Equinix data centers host network PoPs for quite a number of ISPs and telcos. This means if any carrier fibers or links are affected, alternate reroute contingencies are in place to achieve redundancy and resiliency requirements.
Step 3: Promote data sharing and analysis for recovery
Data sharing and analysis are crucial for disaster recovery but currently there are challenges. Firstly, certain data collected by sensors around cities is considered private. Secondly, disaster recovery coordination is usually centralized, meaning that in many ways governments are often on their own when tasked with responding to severe weather events.
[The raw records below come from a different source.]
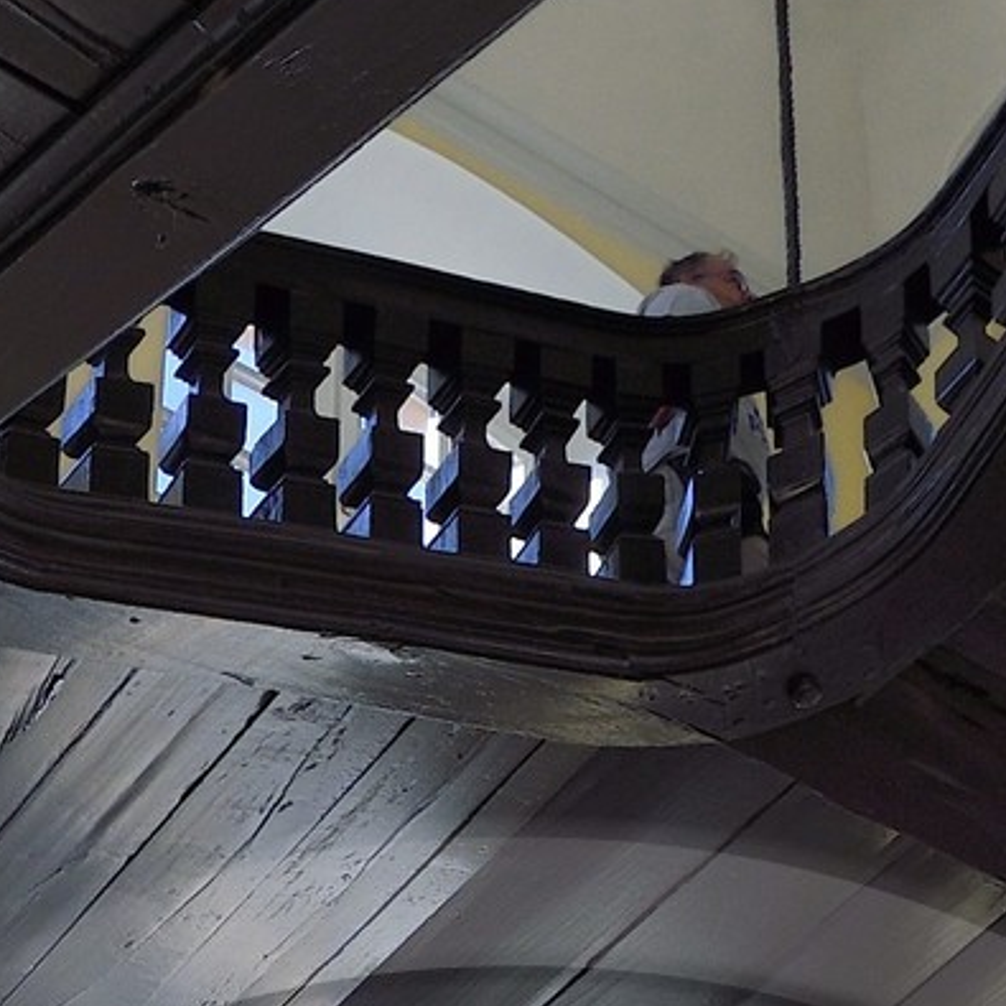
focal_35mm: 124
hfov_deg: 14.1
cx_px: 517
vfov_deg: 12.4
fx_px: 4077
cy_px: 2029
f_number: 7.1
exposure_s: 1/250
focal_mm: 24
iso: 400
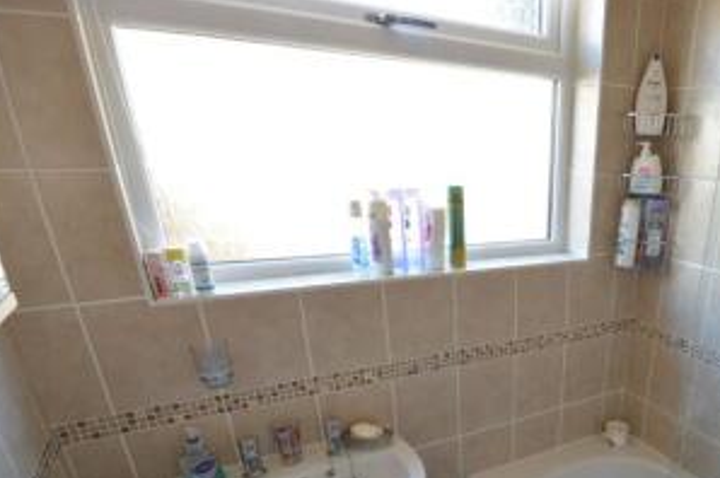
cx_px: 558
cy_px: 373
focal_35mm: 24
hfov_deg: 68.0
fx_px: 479
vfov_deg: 50.3
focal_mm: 10
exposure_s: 1/20
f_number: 8
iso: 400
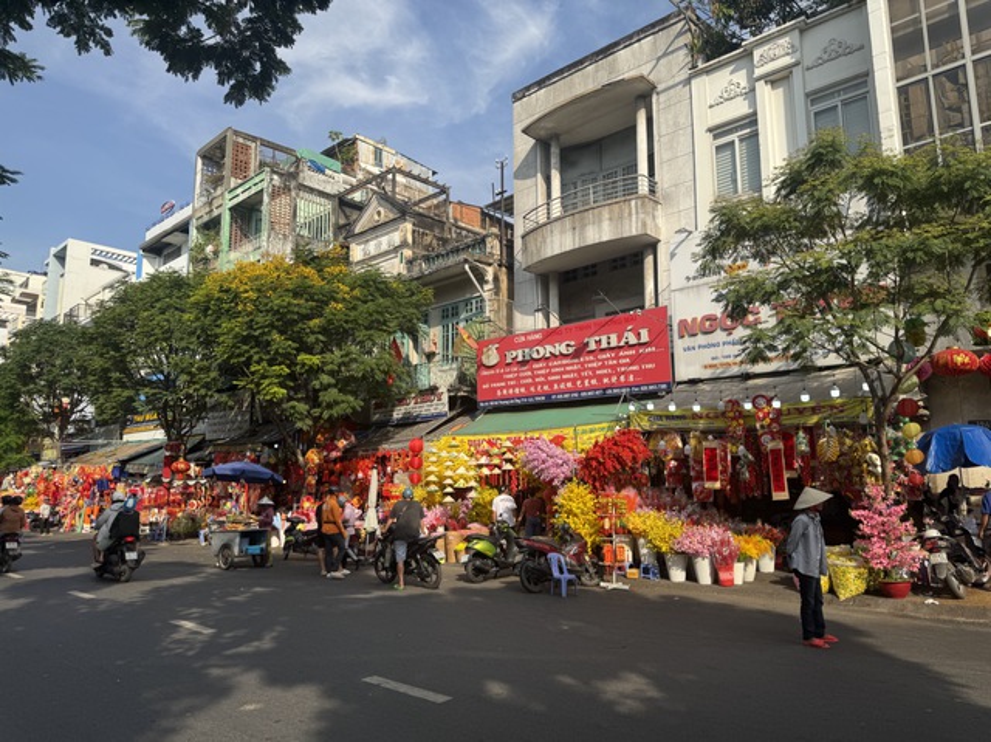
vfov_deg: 56.8
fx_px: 687
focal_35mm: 24
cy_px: 371
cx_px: 496
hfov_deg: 71.6
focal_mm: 6.76
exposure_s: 1/3597
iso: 80
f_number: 1.78
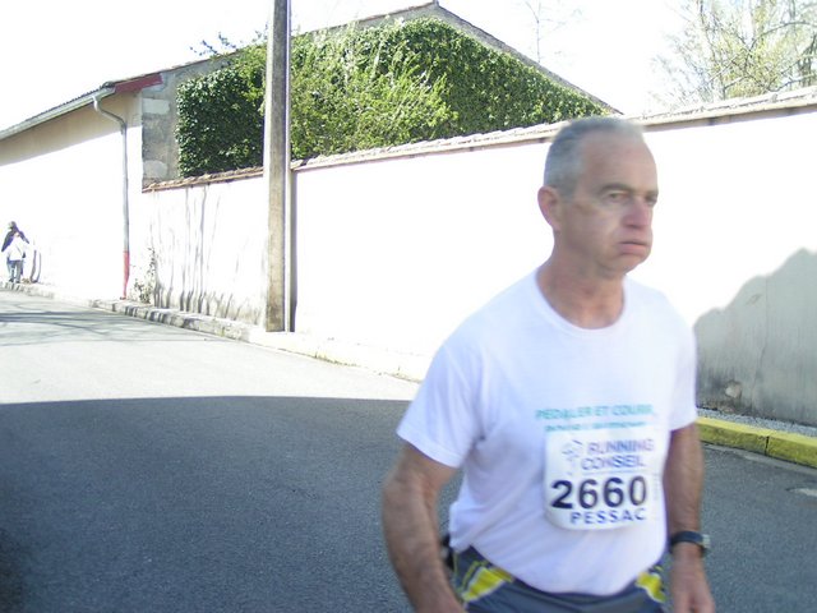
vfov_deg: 32.2
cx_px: 408
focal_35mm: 45
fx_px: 1062
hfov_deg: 42.1
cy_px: 306
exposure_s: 1/250
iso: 50
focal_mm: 6.9
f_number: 2.8
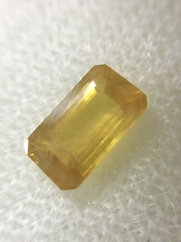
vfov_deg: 60.0
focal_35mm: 30
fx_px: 209
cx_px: 89
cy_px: 121
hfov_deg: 46.8
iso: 200
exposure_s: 1/25
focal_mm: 4.15
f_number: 2.2
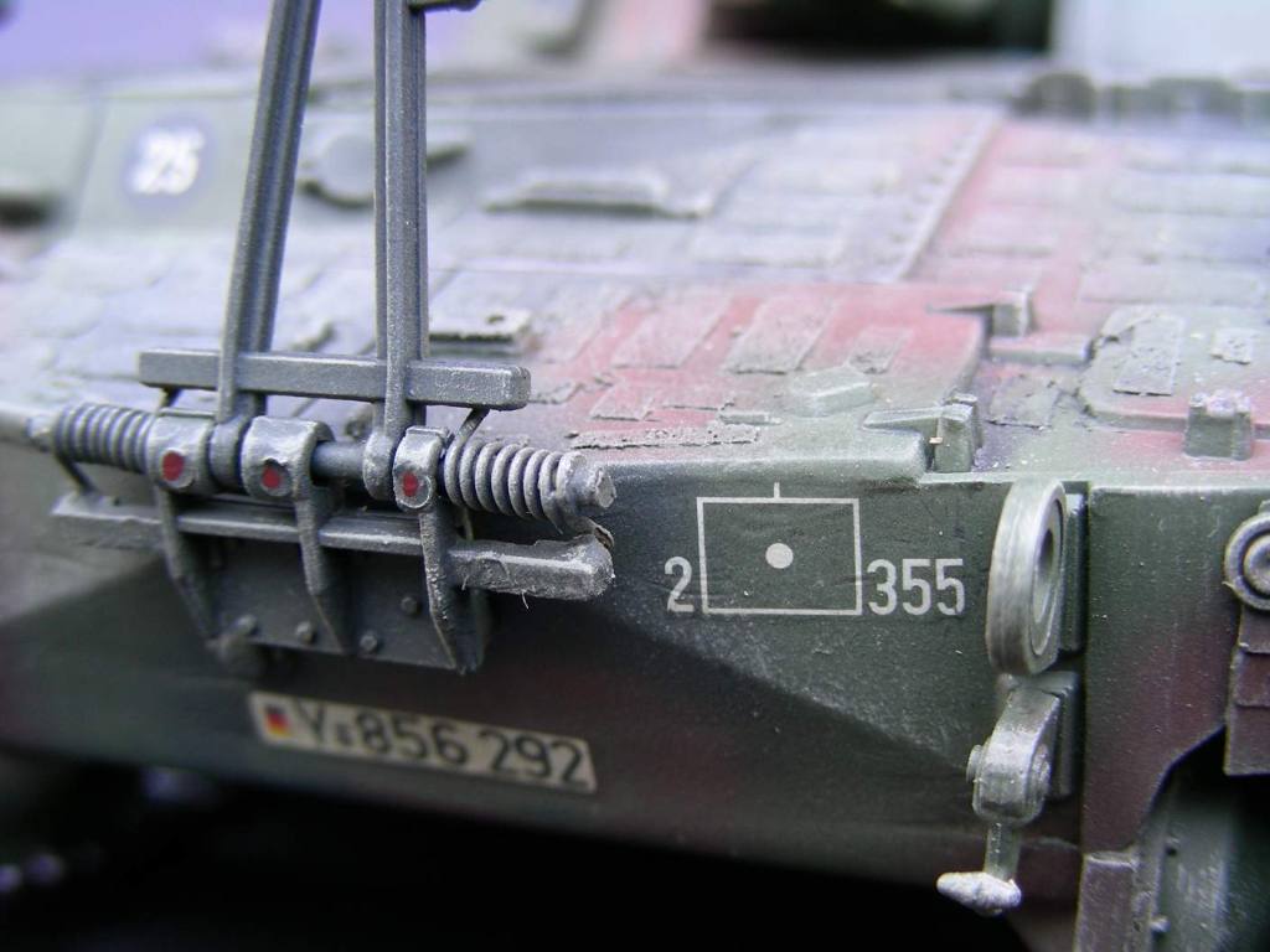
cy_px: 476
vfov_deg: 27.5
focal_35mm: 53
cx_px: 635
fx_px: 1944
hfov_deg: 36.2
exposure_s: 1/3.9
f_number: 3.5
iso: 66
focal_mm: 8.8
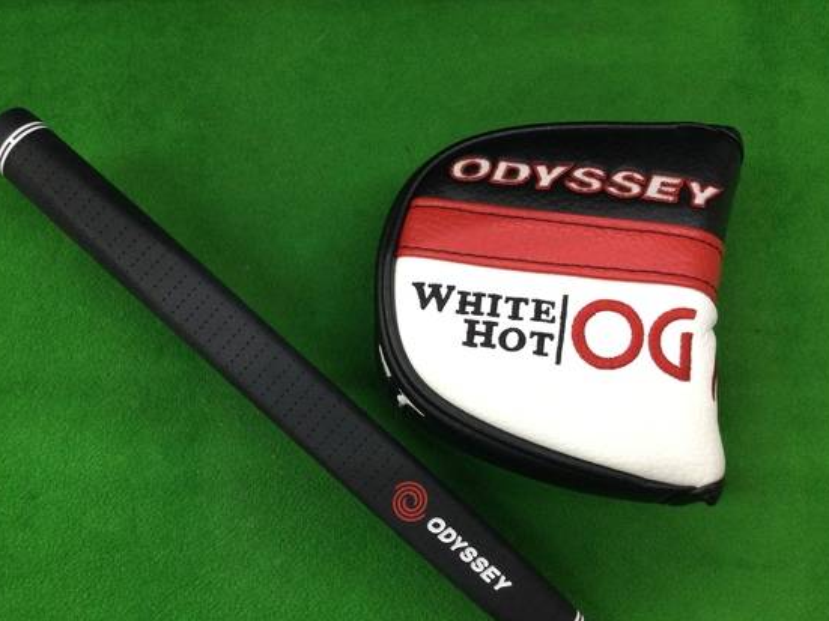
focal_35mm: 36
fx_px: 862
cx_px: 367
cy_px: 359
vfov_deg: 39.5
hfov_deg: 51.3
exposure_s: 1/30
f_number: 2.4
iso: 64
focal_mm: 3.3
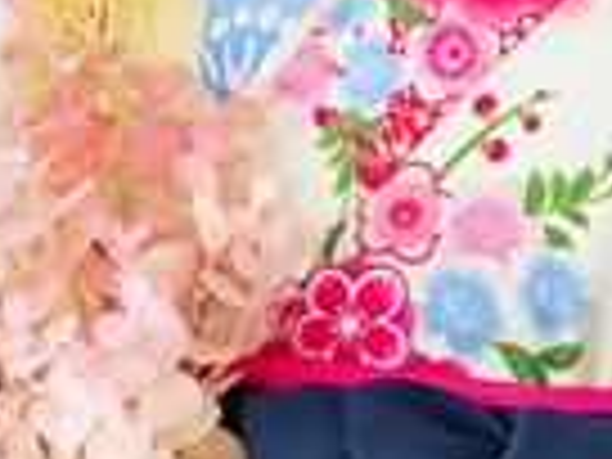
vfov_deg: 5.6
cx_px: 598
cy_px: -205
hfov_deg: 7.5
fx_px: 4632
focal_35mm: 262
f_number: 2.8
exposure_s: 1/160
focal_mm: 50
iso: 125
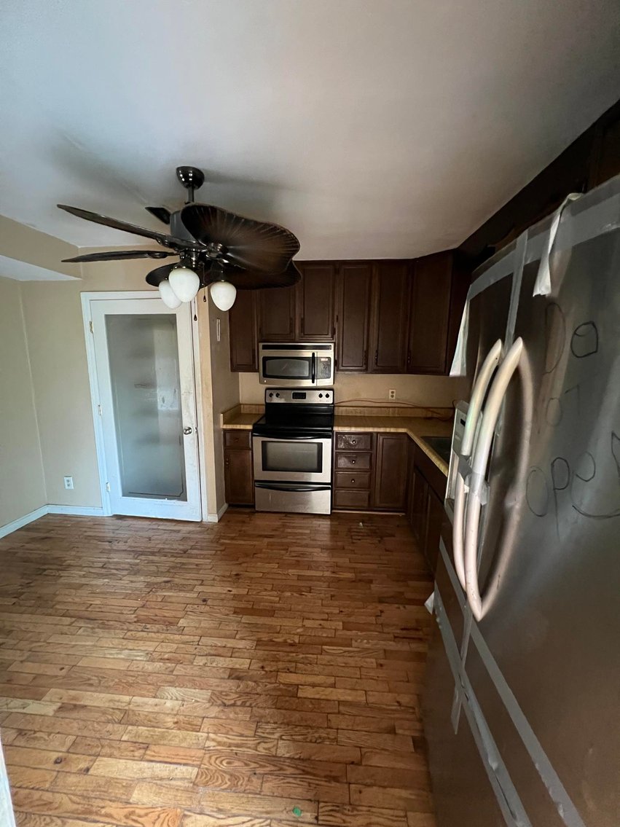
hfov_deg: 89.9
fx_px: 311
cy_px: 414
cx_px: 310
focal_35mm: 13
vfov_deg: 106.2
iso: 1250
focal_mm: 1.57
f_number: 1.8
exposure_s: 1/34
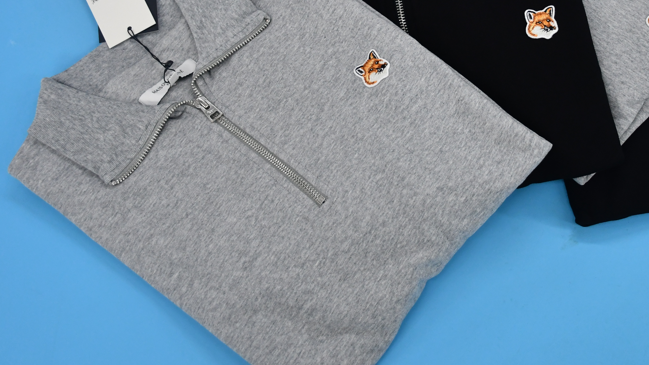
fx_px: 1084
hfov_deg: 32.7
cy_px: 51
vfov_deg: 18.8
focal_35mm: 63
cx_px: 492
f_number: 3.8
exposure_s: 1/125
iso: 1000
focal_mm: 26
Although not all data is sharable, the exchange of ‘privacy-removed’ data would be valuable in supporting natural disaster recovery. An example will be recovery after the earthquake strikes in Indonesia. The government can quickly classify emergency levels of affected areas based on the data collected from IoT sensors and interconnect various public data platforms. They can then smartly prioritize, deliver necessities and send rescuing teams to the most impacted areas.
Now and beyond
Interconnection fundamentally helps a city better prepare for, manage, and recover from a natural disaster. By integrating IoT-based monitoring, private connectivity and distributed infrastructures, governments and businesses can protect people and minimize economic losses during natural disasters. The insights generated also offer smart cities greater ability to enhance city planning and development, as well as the safety of all its citizens.